East Windsor Township and Hightstown voters will go to the polls next week to choose candidates for an array offices in the Democratic and Republican party primaries. Polling places will be open June 5 from 6 a.m. to 8 p.m. The winners will square off in the Nov. 6 general election.
Hightstown voters will be asked to nominate candidates for mayor and Borough Council.
There is no municipal election in East Windsor.
Hightstown Mayor Larry Quattrone and council members Susan Bluth and Dimitri Musing are running unopposed in the Democratic Party primary for their party’s nomination.
The Republican Party is not fielding candidates for mayor or council.
In the U.S. Senate primary, Democratic and Republican voters each will choose between two candidates for the nomination to run for the seat held by U.S. Sen. Robert Menendez.

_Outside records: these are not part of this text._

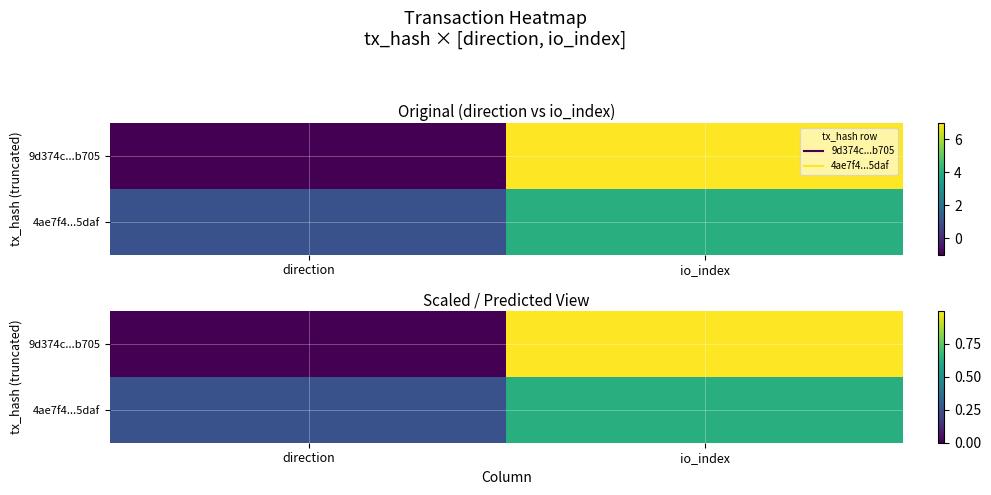

The value of 9d374c...b705 at io_index is 1.7. True or false?

False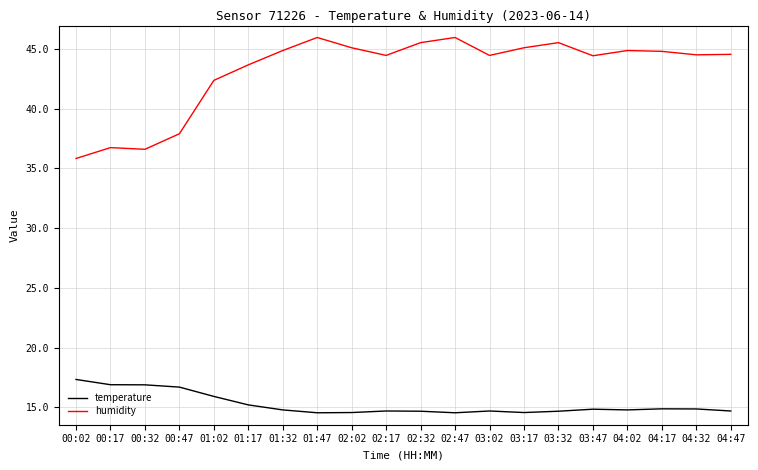

Is it true that humidity equals 51.3 at 00:47?

False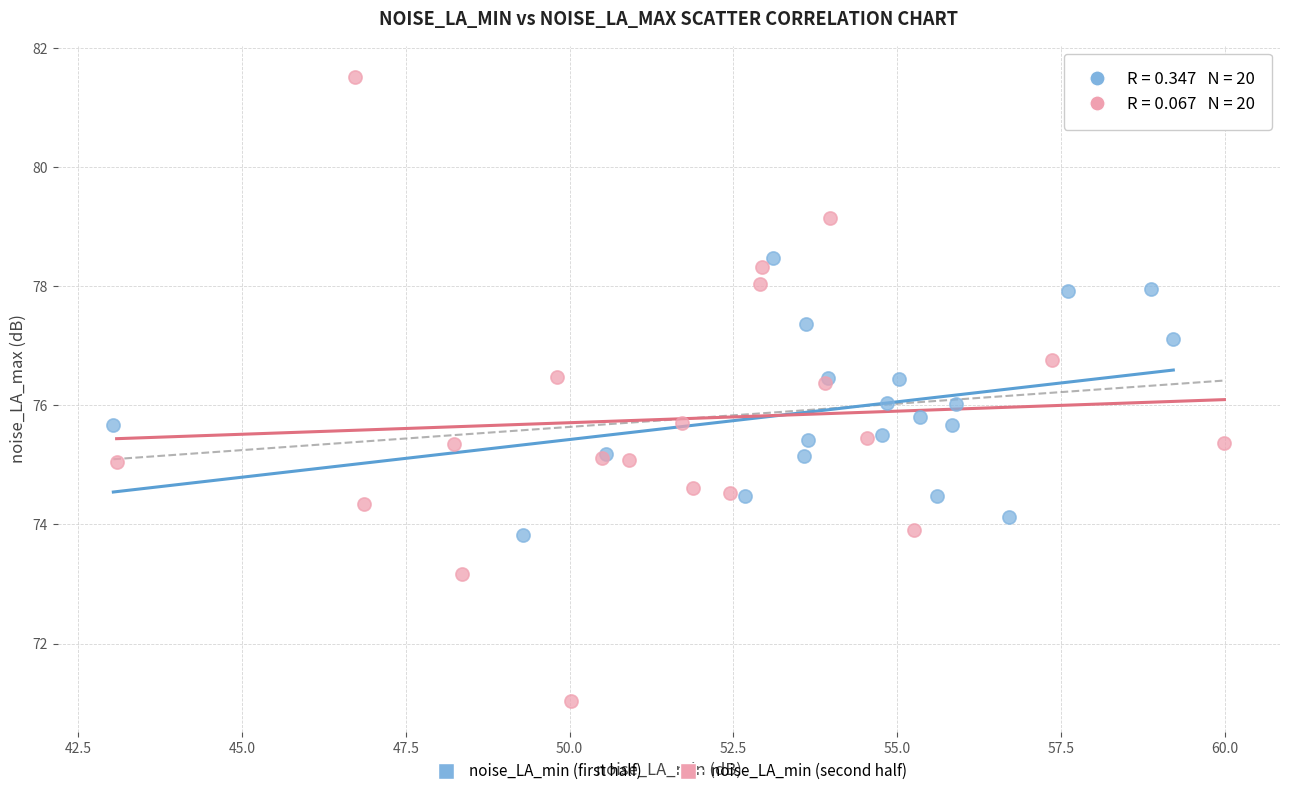

Which series contains the lowest Y value?

noise_LA_min (second half)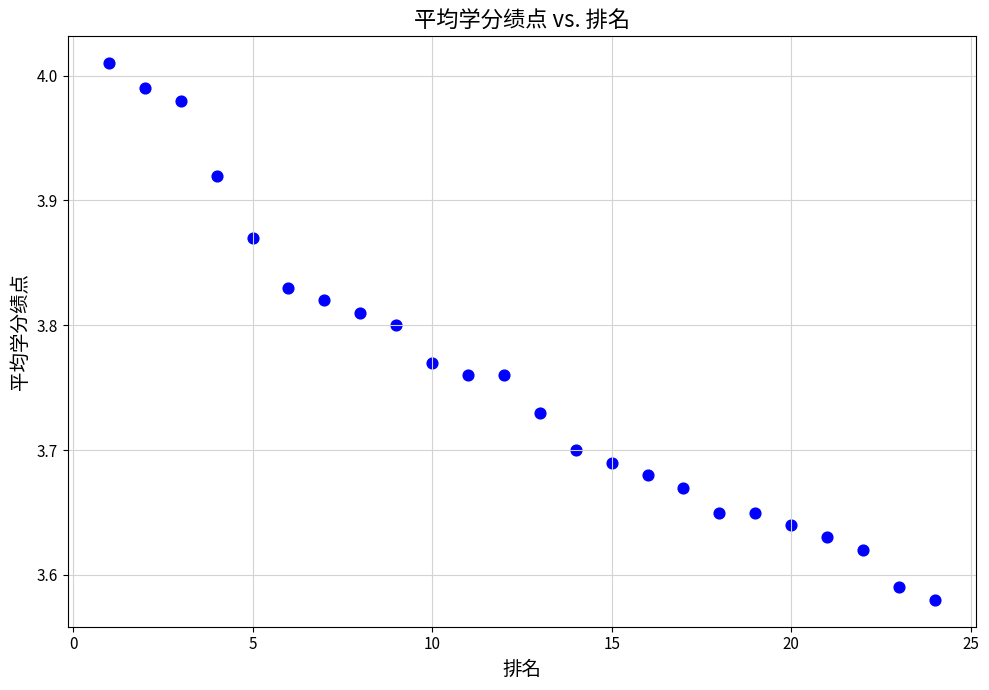

What is the range of X values (max minus min)?

23.0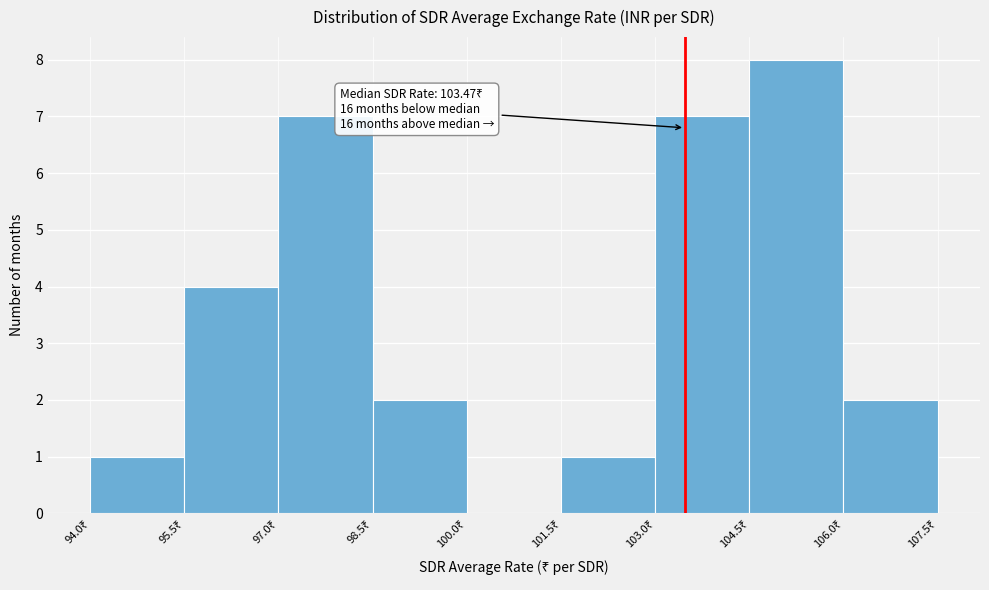

Over which range of the x-axis is the bar tallest?

104.5 to 106.0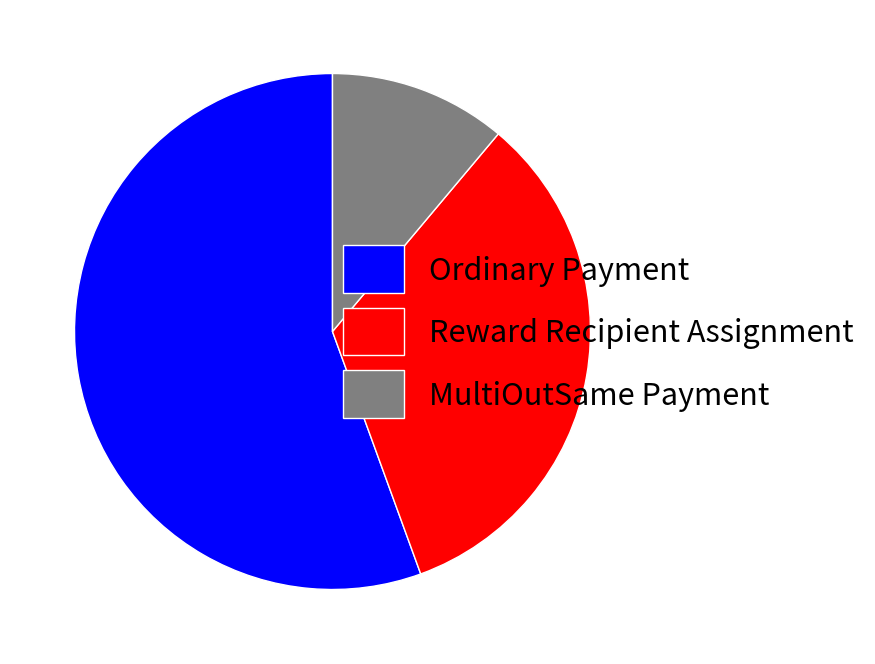

Is the sum of Ordinary Payment and MultiOutSame Payment greater than half?

Yes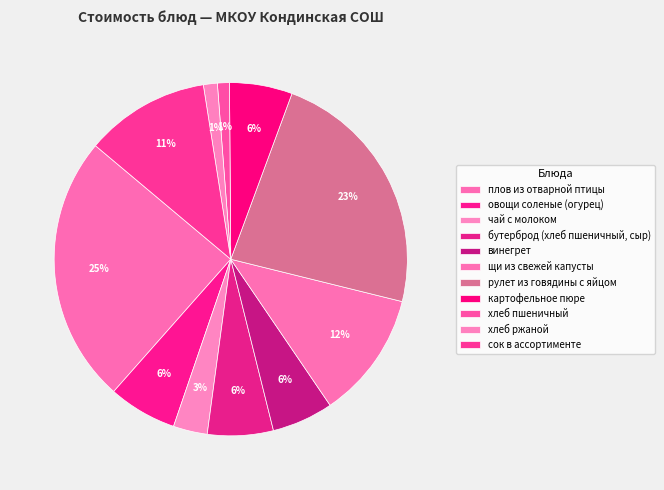

How many slices are in this pie chart?

11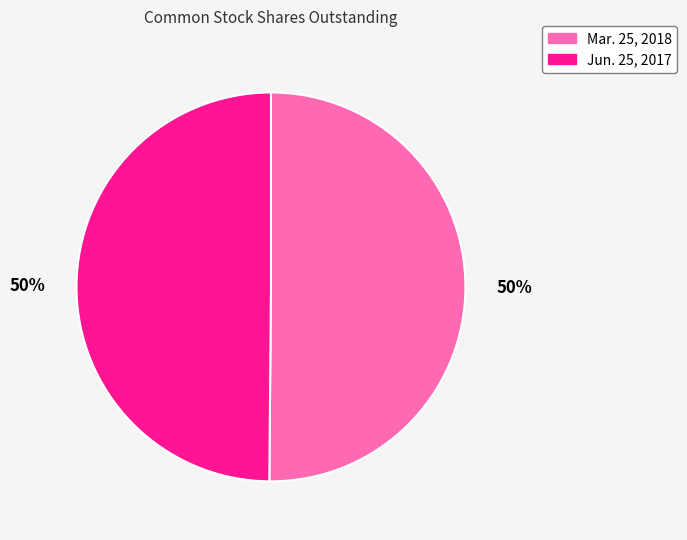

Do Jun. 25, 2017 and Mar. 25, 2018 together represent more than half of the pie?

Yes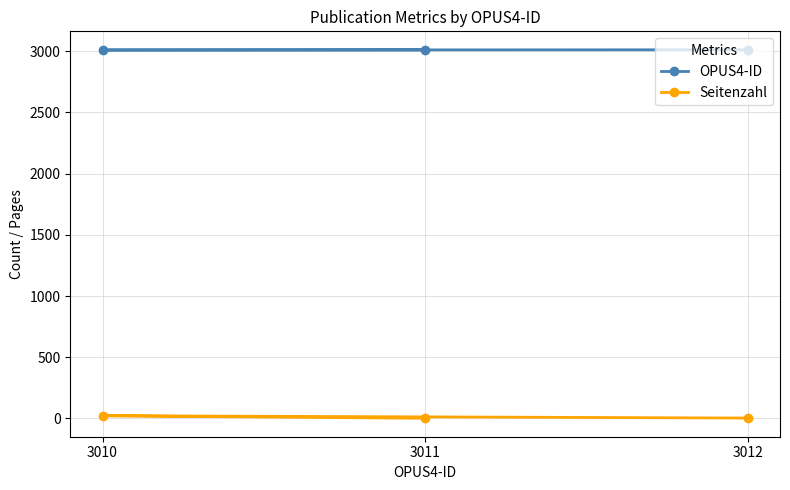

Rank the series by their maximum value, from lowest to highest.

Seitenzahl, OPUS4-ID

Menendez, who is running on the Democratic Party ticket, is being challenged in the Democratic Party primary by Lisa A. McCormick of the Democrats for Change Party.
Two men are seeking the Republican Party nomination to run for U.S. Senate – Bob Hugin, who is running on the Republican Party ticket, and Brian D. Goldberg, who is running on the Mercer County MAGA Republicans ticket.
In the 12th Congressional District, U.S. Rep. Bonnie Watson Coleman is running unopposed in the Democratic Party primary for its nomination, and Daryl Kipnis is running unopposed in the Republican Party primary for its nomination.
At the Mercer County Board of Chosen Freeholders, three Democrats – incumbent freeholders Ann M. Cannon, Pat Colavita Jr. and Samuel T. Frisby Sr. – are running unopposed on the Democratic Party ticket.
Michael Silvestri, Mary R. Walker and Andrew Curcio are seeking the Republican Party’s nomination to run for the three freeholder seats held by the incumbent freeholders.